Texas Electricity and Capacity Markets: A Primer

by | Jul 22, 2013 | Industry News

The agenda by the power generators who create Texas electricity for a Capacity Market is being pushed harder and harder these days, and it looks like things might be coming to a head. This article by Tony Bennett, who is the President of the Texas Association of Manufacturers, is one of the most basic and straightforward explanations of a Capacity Market as I have seen. It’s also one of the most straightforward and easy to understand articles illustrating why a capacity market is a horrible idea that will only do one thing: rob from Texas consumers and give to big power generation companies. And for anyone who might question Tony Bennett and his credentials to discuss electricity, keep in mind in this article he is basically saying that Texas manufacturers have, by and whole, been thrilled with the low Texas electricity rates the past few years, which should also disabuse anyone of the notion that our rates have been higher the past few years, because the companies themselves weren’t complaining. Here’s some notable quotes from the article:

Switching Texas from a competitive, deregulated electricity market to a capacity market would create an electricity tax that will hit everyone with an electric meter. It would threaten competition, choice and access. Nonetheless, some special interests are pressing the Texas Public Utility Commission to make such a move. Replacing our existing system with a capacity market means that Texas would be subsidizing power generators that promise to meet projected future electricity capacity requirements — even if it turns out we don’t actually need the amount of electricity contemplated in the hypothetical scenarios used to determine capacity requirements.   If regulators flip us back to a mandated, government-run system, everyone will pay more by way of this electricity tax on top of our direct energy costs. Electric customers will pay billions per year while power generators — even the most unreliable and inefficient — would receive large sums of money for just being there, regardless of their performance or the demand (or lack thereof) for their power. In fact, with a capacity market in place, the money doesn’t even go toward new power plants for Texans. As a recent study showed, well over 90 percent of the money in a capacity market went to existing power plants, effectively buying consumers nothing.   Switching Texas from a competitive, deregulated electricity market to a capacity market would create an electricity tax that will hit everyone with an electric meter. It would threaten competition, choice and access.

Texans obviously need someone to stand up for them against greedy power generation companies, and the good news this week, per an article in the Ft. Worth Star-Telegram, is that we might have one in the form of Texas Senator Troy Fraser. Fraser wrote a letter to ERCOT last week, addressing their vote to raise the reserve margin from 13.75% to 16.1%. Texas is already flirting dangerously close to the 13.75% reserve margin, so increasing the margin to 16.1% would make luring new investment in generation, by whatever means, an almost legal necessity. Senator Fraser said as much:

Sen. Troy Fraser, R-Horseshoe Bay, was polite in a letter to the ERCOT board on Monday, but there was no missing his message that ERCOT should back off. He said the proposal was too heavily influenced by weather data from the record-hot summer of 2011. He called that heat wave an anomaly that should not push policy decisions to such a degree.

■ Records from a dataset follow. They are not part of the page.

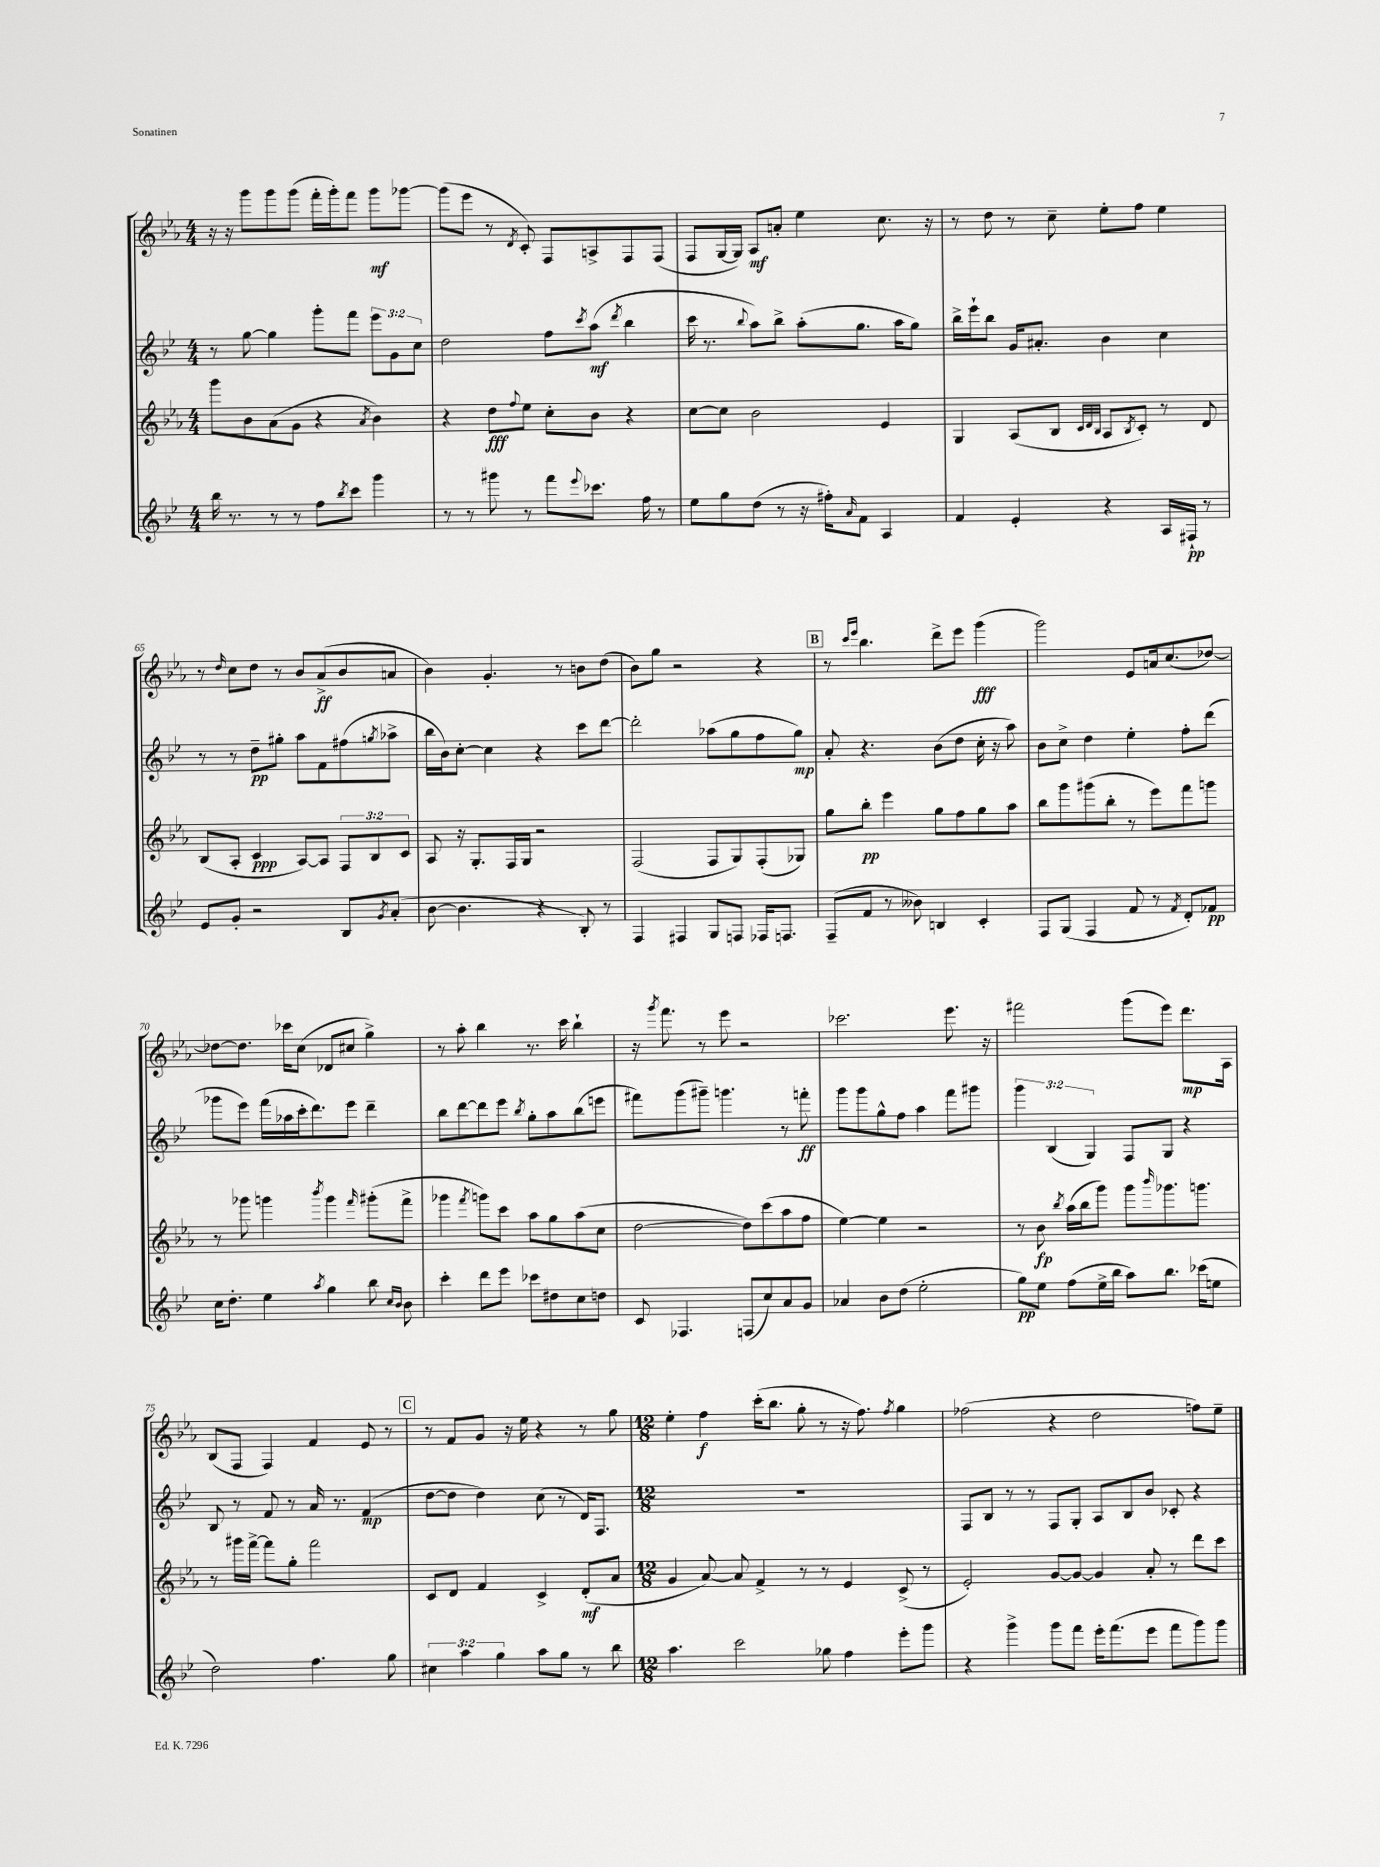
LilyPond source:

<<
\new StaffGroup <<
\new Staff = "s0" {
    \clef treble \key ees \major \numericTimeSignature \time 4/4
    r16 r16 g'''8 g'''8 g'''8( f'''16-. g'''16-.) f'''8 g'''8\mf ges'''8~ |
    ges'''8( ees'''8 r8 \acciaccatura { d'8 } c'8-.) f8 a8-> f8 f8( |
    f8 g16~ g16) aes8\mf a'8-. ees''4 c''8. r16 |
    r8 d''8 r8 c''8-- ees''8-. f''8 ees''4 |
    r8 \grace { d''16 } c''8 d''8 r8 bes'8 aes'8->\ff( bes'8 a'8 |
    bes'4) g'4.-. r8 b'8 d''8( |
    bes'8) g''8 r2 r4 |
    \mark \markup { \box "B" } r8 \grace { c'''16 ees'''16 } bes''4. d'''8-> ees'''8 g'''4\fff( |
    g'''2) ees'8 a'16 c''8.( des''8~) |
    des''8~ des''8. ces'''16 c''8( des'8 cis''8 g''4->) |
    r8 aes''8-. bes''4 r8. c'''16 bes''4-! |
    r16 \acciaccatura { g'''8 } f'''8. r8 ees'''8 r2 |
    ces'''2. ees'''8. r16 |
    fis'''2 g'''8( ees'''8) d'''8.\mp aes16 |
    bes8( f8 f4) f'4 ees'8 r8 |
    \mark \markup { \box "C" } r8 f'8 g'8 r16 ees''16 r4 r8 g''8 |
    \numericTimeSignature \time 12/8 ees''4-. f''4\f c'''16-.( bes''8. g''8-. r8 r16 f''8.) \acciaccatura { f''8 } g''4 |
    fes''2( r4 d''2 f''8) ees''8-- \bar "|." |
}
\new Staff = "s1" {
    \clef treble \key bes \major \numericTimeSignature \time 4/4 \override Staff.TupletNumber.text = #tuplet-number::calc-fraction-text
    r8 g''8~ g''4 g'''8-. f'''8 \tuplet 3/2 { ees'''8 g'8 c''8 } |
    d''2 f''8 \acciaccatura { c'''8 } a''8\mf( \acciaccatura { d'''8 } bes''4 |
    c'''16 r8. \appoggiatura { bes''8 } a''8) bes''8-> a''8-.( g''8. a''16 g''8) |
    bes''16-> ees'''16-! bes''8 g'16 ais'8.-. bes'4 c''4 |
    r8 r8 d''8--\pp gis''8-. a''8 f'8 fis''8( \acciaccatura { g''8 } aes''8-> |
    bes''16 bes'16) c''8~-. c''4 r4 c'''8 d'''8~ |
    d'''2-. aes''8( g''8 f''8 g''8\mp) |
    \mark \markup { \box "B" } a'8-. r4. bes'8( d''8 c''16-. r16 a''8) |
    bes'8 c''8-> d''4 ees''4-. f''8-. d'''8( |
    ges'''8 ees'''8) f'''16( aes''16 c'''16-. d'''8.) ees'''8 d'''4-- |
    bes''8 d'''8~ d'''8 ees'''8 \acciaccatura { bes''8 } g''8-. a''8 bes''8( e'''8 |
    fis'''8) g'''8( gis'''8--) g'''4. r8 f'''8-.\ff |
    g'''8 g'''8 g''8-^ f''8 a''4 f'''8 gis'''8 |
    \tuplet 3/2 { g'''4 bes4( g4) } f8 g8 r4 |
    bes8 r8 f'8 r8 a'16 r8. f'4\mp( |
    \mark \markup { \box "C" } d''8~ d''8 d''4) c''8( r8 d'16) f8. |
    \numericTimeSignature \time 12/8 R1. |
    f8 bes8 r8 r8 f8 g8-. a8 bes8 bes'8 ces'8-. r4 \bar "|." |
}
\new Staff = "s2" {
    \clef treble \key ees \major \numericTimeSignature \time 4/4 \override Staff.TupletNumber.text = #tuplet-number::calc-fraction-text
    g'''8 bes'8 aes'8( g'8 r4 \acciaccatura { aes'8 } bes'4) |
    r4 d''8\fff \appoggiatura { f''8 } ees''8 c''8-. bes'8 r4 |
    c''8~ c''8 bes'2 ees'4 |
    g4 aes8( bes8 \grace { c'32 d'32 bes32 } aes8 \acciaccatura { bes8 } c'8-.) r8 d'8 |
    bes8( aes8-. c'4\ppp aes8~) aes8 \tuplet 3/2 { f8 bes8 c'8 } |
    aes8 r16 g8.-. f16 g16 r2 |
    f2( f8 g8) f8-.( ges8) |
    \mark \markup { \box "B" } g''8 bes''8-.\pp ees'''4 g''8 f''8 g''8 aes''8 |
    bes''8 g'''8 gis'''8( bes''8-. r8 ees'''8) f'''8 g'''8 |
    r8 ges'''8 g'''4 \acciaccatura { bes'''8 } g'''4 \grace { f'''16 } gis'''8-.( f'''8-> |
    ges'''4 \acciaccatura { f'''8 } g'''8) c'''8 aes''8 g''8 aes''8( c''8 |
    d''2~ d''8) c'''8( aes''8 f''8 |
    ees''4~) ees''4 r2 |
    r8 bes'8\fp \acciaccatura { bes''8 } aes''16( bes''16 g'''8) g'''8 \grace { bes'''16 } ges'''8. g'''8. |
    r8 gis'''16 f'''16~-> f'''8 g''8-. f'''2 |
    \mark \markup { \box "C" } c'8 d'8 f'4 c'4-> d'8-.\mf( aes'8 |
    \numericTimeSignature \time 12/8 g'4 aes'8~) aes'8 f'4-> r8 r8 ees'4 c'8->( r8 |
    ees'2-.) g'8~ g'8~ g'4 aes'8-. r8 d'''8 c'''8 \bar "|." |
}
\new Staff = "s3" {
    \clef treble \key bes \major \numericTimeSignature \time 4/4 \override Staff.TupletNumber.text = #tuplet-number::calc-fraction-text
    bes''16 r8. r8 r8 f''8 \acciaccatura { bes''8 } c'''8 g'''4 |
    r8 r8 gis'''8 r8 f'''8 \appoggiatura { ees'''8 } ces'''8. f''16 r8 |
    ees''8 g''8 d''8( r8 r16 fis''16-.) \grace { a'16 } f'8 a4 |
    f'4 ees'4-. r4 a16 fis16-!\pp r8 |
    ees'8 g'8-. r2 bes8 \acciaccatura { g'8 } a'8-.( |
    bes'8~ bes'4. r4 bes8-.) r8 |
    f4 fis4 g8 f8 fes16 f8. |
    \mark \markup { \box "B" } f8--( f'8 r8 beses'8) b4 c'4-. |
    f8 g8( f4 f'8 r8 \acciaccatura { f'8 } d'8-.) fes'8\pp |
    c''16 d''8.-. ees''4 \acciaccatura { a''8 } g''4 bes''8 \grace { c''16 bes'16 } bes'8 |
    c'''4-. d'''8 ees'''8 ces'''8 dis''8 c''8 d''8 |
    c'8 fes4. f8( c''8) a'8 g'8 |
    aes'4 bes'8 d''8( ees''2-. |
    g''8\pp) ees''8 f''8( ees''16-> bes''16 a''8) bes''8. ces'''16( e''8 |
    d''2) f''4. g''8 |
    \mark \markup { \box "C" } \tuplet 3/2 { cis''4 a''4 g''4 } a''8 g''8 r8 bes''8 |
    \numericTimeSignature \time 12/8 a''4. c'''2 ges''8 f''4 ees'''8-. g'''8 |
    r4 g'''4-> g'''8 f'''8 ees'''16-. f'''8.( ees'''8 f'''8 g'''8) g'''8 \bar "|." |
}
>>
>>
\layout { \context { \Score currentBarNumber = #61 \override BarNumber.break-visibility = ##(#f #t #t) barNumberVisibility = #(every-nth-bar-number-visible 5) } }
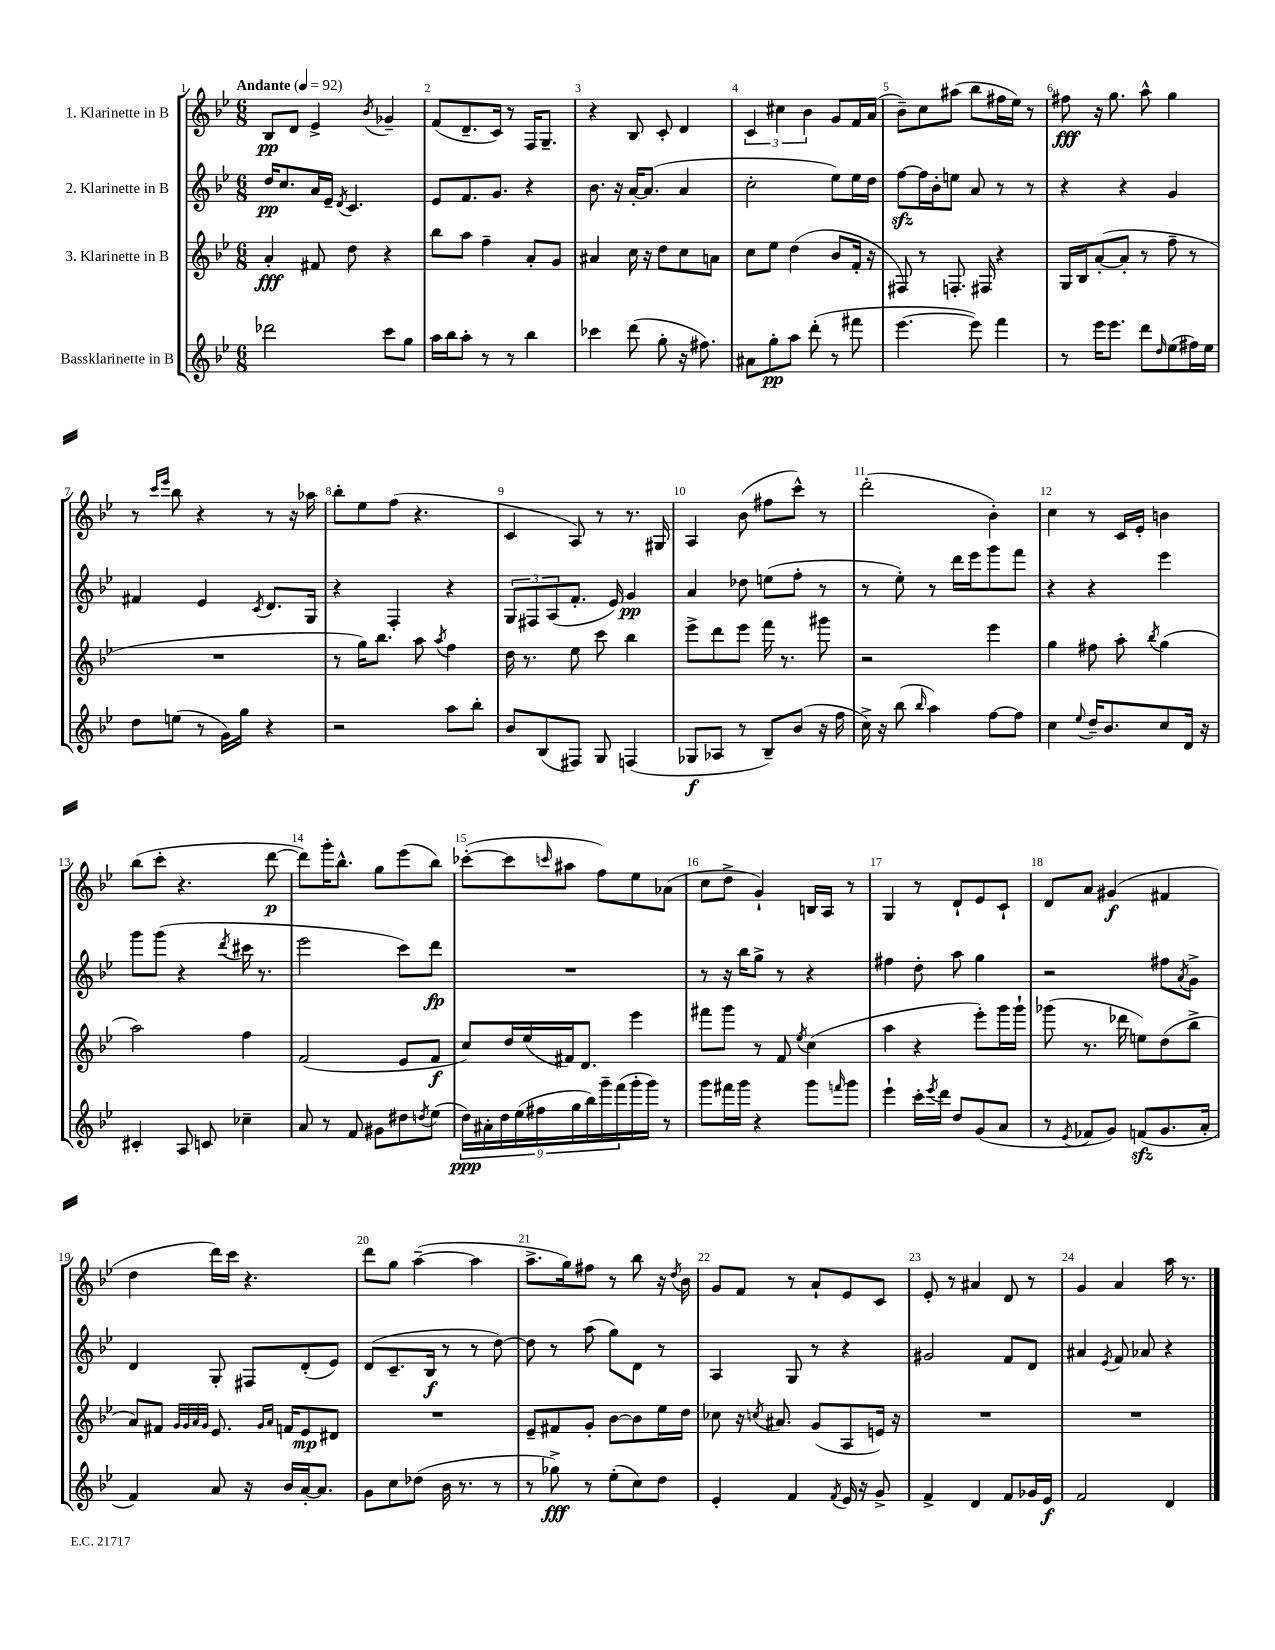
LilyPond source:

<<
\new StaffGroup <<
\new Staff = "s0" \with { instrumentName = "1. Klarinette in B" } {
    \clef treble \key bes \major \numericTimeSignature \time 6/8 \tempo "Andante" 4 = 92
    bes8\pp d'8 ees'4-> \acciaccatura { bes'8 } ges'4-- |
    f'8( d'8.-- c'16) r8 f16 g8.-- |
    r4 bes8 c'8-. d'4 |
    \tuplet 3/2 { c'4 cis''4 bes'4 } g'8 f'16 a'16( |
    bes'8--) c''8 ais''8( bes''8 fis''16 ees''16) r8 |
    fis''8\fff r16 g''8. a''8-^ g''4 |
    r8 \grace { c'''16 ees'''16 } bes''8 r4 r8 r16 aes''16 |
    bes''8-. ees''8 f''8( r4. |
    c'4 a8) r8 r8. gis16 |
    a4 bes'8( fis''8 c'''8-^) r8 |
    d'''2-.( bes'4-.) |
    c''4 r8 c'16 ees'16-. b'4 |
    bes''8( c'''8-. r4. d'''8~\p |
    d'''8) g'''16-. bes''8.-^ g''8 ees'''8( bes''8) |
    ces'''8~-.( ces'''8 \grace { c'''16 } ais''8 f''8) ees''8 aes'8( |
    c''8 d''8-> g'4-!) b16 a16 r8 |
    g4 r8 d'8-! ees'8 c'8-! |
    d'8 a'8 gis'4\f( fis'4 |
    d''4 d'''16) c'''16 r4. |
    d'''8 g''8 a''4~--( a''4 |
    a''8.-> g''16) fis''8 r8 bes''8 r16 \acciaccatura { d''8 } bes'16 |
    g'8 f'8 r8 a'8-! ees'8 c'8 |
    ees'8-. r8 ais'4 d'8 r8 |
    g'4 a'4 a''16 r8. \bar "|." |
}
\new Staff = "s1" \with { instrumentName = "2. Klarinette in B" } {
    \clef treble \key bes \major \numericTimeSignature \time 6/8
    d''16\pp c''8. a'16 ees'16-- \acciaccatura { d'8 } c'4. |
    ees'8 f'8. g'8. r4 |
    bes'8. r16 a'16~-. a'8.( a'4 |
    c''2-. ees''8) ees''16 d''16 |
    f''8~\sfz f''16 bes'16-. e''8 a'8 r8 r8 |
    r4 r4 g'4 |
    fis'4 ees'4 \acciaccatura { c'8 } d'8. g16 |
    r4 f4-. r4 |
    \tuplet 3/2 { g8 fis8 a8( } f'8.-. ees'16) g'4\pp |
    a'4 des''8 e''8( f''8-. r8 |
    r8 ees''8-.) r8 d'''16 ees'''16 g'''8 f'''8 |
    r4 r4 ees'''4 |
    g'''8 g'''8( r4 \acciaccatura { d'''8 } cis'''16 r8. |
    ees'''2 c'''8) d'''8\fp |
    R2. |
    r8 r16 bes''16 g''8-> r8 r4 |
    fis''4 d''8-. a''8 g''4 |
    r2 fis''8 \acciaccatura { a'8 } g'8-> |
    d'4 g8-. fis8 d'8-.( ees'8) |
    d'8( c'8.-- bes16\f r8 r8 d''8~) |
    d''8 r8 a''8( g''8) d'8 r8 |
    a4 g8 r8 r4 |
    gis'2 f'8 d'8 |
    ais'4 \acciaccatura { ees'8 } f'8 aes'8 r4 \bar "|." |
}
\new Staff = "s2" \with { instrumentName = "3. Klarinette in B" } {
    \clef treble \key bes \major \numericTimeSignature \time 6/8
    a'4-.\fff fis'8 d''8 r4 |
    bes''8 a''8 f''4-- a'8-. g'8 |
    ais'4 c''16 r16 d''8 c''8 a'8 |
    c''8 ees''8 d''4( bes'8 f'16-. r16 |
    fis8) r8 f8.-. fis16 r4 |
    g16 bes16 a'8~-.( a'8-. r8 f''8-- r8 |
    R2. |
    r8 g''16) bes''8. a''8 \acciaccatura { a''8 } f''4 |
    d''16 r8. ees''8 c'''8 bes''4 |
    ees'''8-> d'''8 ees'''8 f'''16 r8. gis'''8 |
    r2 ees'''4 |
    g''4 fis''8 a''8-. \acciaccatura { bes''8 } g''4( |
    a''2) f''4 |
    f'2( ees'8 f'8\f |
    c''8) d''16 ees''16( fis'16) d'8. ees'''4 |
    fis'''8 g'''8 r8 f'8 \acciaccatura { ees''8 } c''4( |
    a''4 r4 ees'''8-.) g'''16 g'''16-! |
    ges'''8( r8. des'''16 e''8) d''8( bes''8-> |
    a'8) fis'8 \grace { g'32 g'32 a'32 g'32 } ees'8. \grace { g'16 a'16 } f'16 ees'8\mp dis'8 |
    R2. |
    ees'8-- fis'8 g'8-. bes'8~ bes'8 ees''16 d''16 |
    ces''8 r16 \acciaccatura { c''8 } ais'8. g'8( a8 e'16) r16 |
    R2. |
    R2. \bar "|." |
}
\new Staff = "s3" \with { instrumentName = "Bassklarinette in B" } {
    \clef treble \key bes \major \numericTimeSignature \time 6/8
    des'''2 c'''8 g''8 |
    a''16 bes''16 a''8-. r8 r8 bes''4 |
    ces'''4 d'''8( g''8-. r16 fis''8.) |
    ais'8 g''8-.\pp a''8 d'''8-.( r8 fis'''8 |
    ees'''4.~ ees'''8) f'''4 |
    r8 ees'''16 ees'''8. d'''8 \grace { d''16 } ees''8( fis''16) ees''16 |
    d''8 e''8( r8 g'16) g''16 r4 |
    r2 a''8 bes''8-. |
    bes'8 bes8( fis8) g8 f4( |
    ges8\f aes8 r8 bes8--) bes'8( r16 f''16 |
    c''16->) r16 bes''8( \grace { bes''16 } a''4) f''8~ f''8 |
    c''4 \appoggiatura { ees''8 } d''16-- bes'8. c''8 d'16 r16 |
    cis'4-. a8 c'8 ces''4-- |
    a'8 r8 f'8 gis'8 dis''8 \acciaccatura { d''8 } ees''8( |
    \tuplet 9/8 { d''16\ppp) ais'16-. d''16 ees''16( fis''16 g''16 bes''16) g'''16-- f'''16( } g'''16-. g'''16) r8 |
    g'''8 fis'''16 g'''16 r4 g'''8 \grace { f'''16 } g'''8 |
    ees'''4-! c'''16-. \acciaccatura { ees'''8 } d'''16 d''8 g'8( a'8 |
    r8 \acciaccatura { ees'8 } fes'8 g'8) f'8\sfz( g'8. a'16-. |
    f'4) a'8 r16 bes'16 a'16~-. a'8. |
    g'8 c''8 des''8( bes'16 r8. r8 |
    r8 ges''8->\fff) r8 ees''8-.( c''8) d''8 |
    ees'4-. f'4 \acciaccatura { f'8 } ees'16 r16 g'8-> |
    f'4-> d'4 f'8 ges'16 ees'16\f |
    f'2 d'4 \bar "|." |
}
>>
>>
\layout { \context { \Score \override BarNumber.break-visibility = ##(#f #t #t) barNumberVisibility = #all-bar-numbers-visible } }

“An increase in the target reserve margin of this scale could not help but serve the interests of those advocating for a capacity market, a system which would subsidize existing generation,” he wrote.   “With the makeup of the ERCOT Board heavily weighted in the electric industry’s favor, any vote to drastically increase the reserve margin appears to be self-serving and could increase electric costs for all consumers.”   Drawing links between the power industry, the proposed reserve margin increase and a “capacity market” was like brandishing a sword in the board’s face.

The 16 person ERCOT board is already weighted in favor of the power industry, and on top of that many of their technical advisers are industry power representatives. So it’s not in any way surprising that they’d be recommending a plan of action that would pave the way for their industry to make a lot more money at the expense of Texans. One final interesting note from the article in the Star-Telegram:

A key consultant’s report to the PUC last year said calculations of needed reserves may already be too high. The Brattle Group’s report said normal distribution-related power outages (interruptions due to storms, for example) “cause customers to lose power 100 times more often than do generation resource shortages …”

So our reserve margin might already be too high, and 99% of the time generation problems are due to distribution related plant outages. But one 200 year record summer comes along and that should drive all our data and decision making for new power generation? Step away from the ledge, PUC, and please stop brandishing our wallets. A capacity market is a terrible idea.